И он наконец-то поднял глаза. Посмотрел сначала на Ирину, потом на Лидию… И так ясно, словно он произнес это вслух, она прочла в его глазах: «Ты мешаешь мне наслаждаться тем, чем я наслаждался, чему радовался бы, если бы не узнал тебя!»
Лидия торопливо опустила взор, успев, однако, заметить, что Ирина заметила их переглядку и уголки ее губ чуть дрогнули.
Улыбнулась? С трудом сдержала болезненную гримасу?
— Ну, а еще?
Алексей перелистнул одну-две страницы:
— Извольте. Ах нет, сие не для девиц… А, вот, более пристойно: «Любовь — неистовое влечение к тому, что убегает от нас».
— Убегает? — упавшим голосом переспросила Ирина. — Значит, искренняя нежность цены уже не имеет? Нужно непременно дразниться, притворяться, заманивать? Сколь суровы правила света! Соблюдать их даже и не хочется!
«Да что ж она такая наивная, — с досадой подумала Лидия. — Неужто не учат этих романтических барышень маменьки, что всякий мужчина — прежде всего охотник? Это ж прописная истина!»
Алексей пожал плечами.
— Не знаю, что и сказать, — ответил он весьма дипломатично. — Но вот что говорит на сей счет Монтень: «Женщины нисколько не виноваты в том, что порою отказываются подчиняться правилам поведения, установленным для них обществом, — ведь эти правила сочинили мужчины, и притом безо всякого участия женщин».
— «Мы берем на хранение чужие мысли и знания, только и всего. Нужно, однако, сделать их собственными», — задумчиво проговорила Ирина. — Как видите, я тоже читала Монтеня. Когда мой батюшка и покойный брат его Гаврила Иваныч были еще отроками, у них был учитель словесности, который очень любил Монтеня.

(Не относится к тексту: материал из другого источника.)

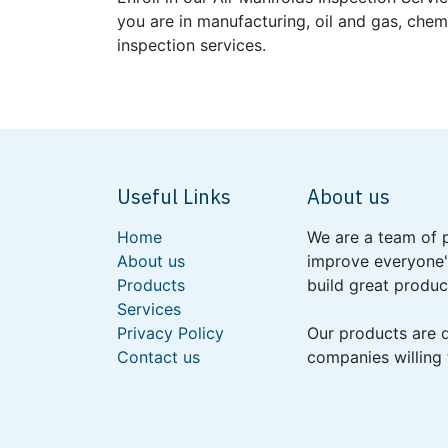
you are in manufacturing, oil and gas, chem
inspection services.
Useful Links
About us
Home
We are a team of 
About us
improve everyone's
Products
build great produc
Services
Privacy Policy
Our products are 
Contact us
companies willing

Он и подарил своим воспитанникам по книжке «Опытов». У нас дома точно такой же том стоял. И корешок точно так же оторван… оттого что книжные шкапы набиты были плотным-плотно, с трудом можно книжку из ряда вынуть. Так странно… хоть вся моя жизнь при Монтене прошла, я его не слишком-то часто вспоминала. А сейчас один афоризмус за другим на ум идут да идут!
— Что же идет вам на ум, Ирина Михайловна? — вежливо поинтересовался Алексей.
— Да вот хотя бы это… «Подобно тому как наше рождение принесло для нас рождение всего окружающего, так и смерть наша будет смертью всего окружающего».
— Батюшки, что ж так мрачно-то! — усмехнулся Алексей.
«Это типичный субъективный идеализм!» — чуть не ляпнула Лидия, но вовремя остановилась. Главное — не умничать.
— Да, вы правы, но отчего-то именно мрачные, но мудрые выражения Монтеня и приходят мне нынче на память, — кивнула Ирина. — Вот еще одно, ежели угодно: «Смерть одного есть начало жизни другого».
Фоминична оторвалась наконец от шитья, пристально поглядела на Ирину, покачала головой, вынула палец из медного наперстка и перекрестилась.
— Да, — кивнула Ирина. — И это — истина. А вот еще, извольте послушать: «Деревья — и те как будто издают стоны, когда им наносят увечья».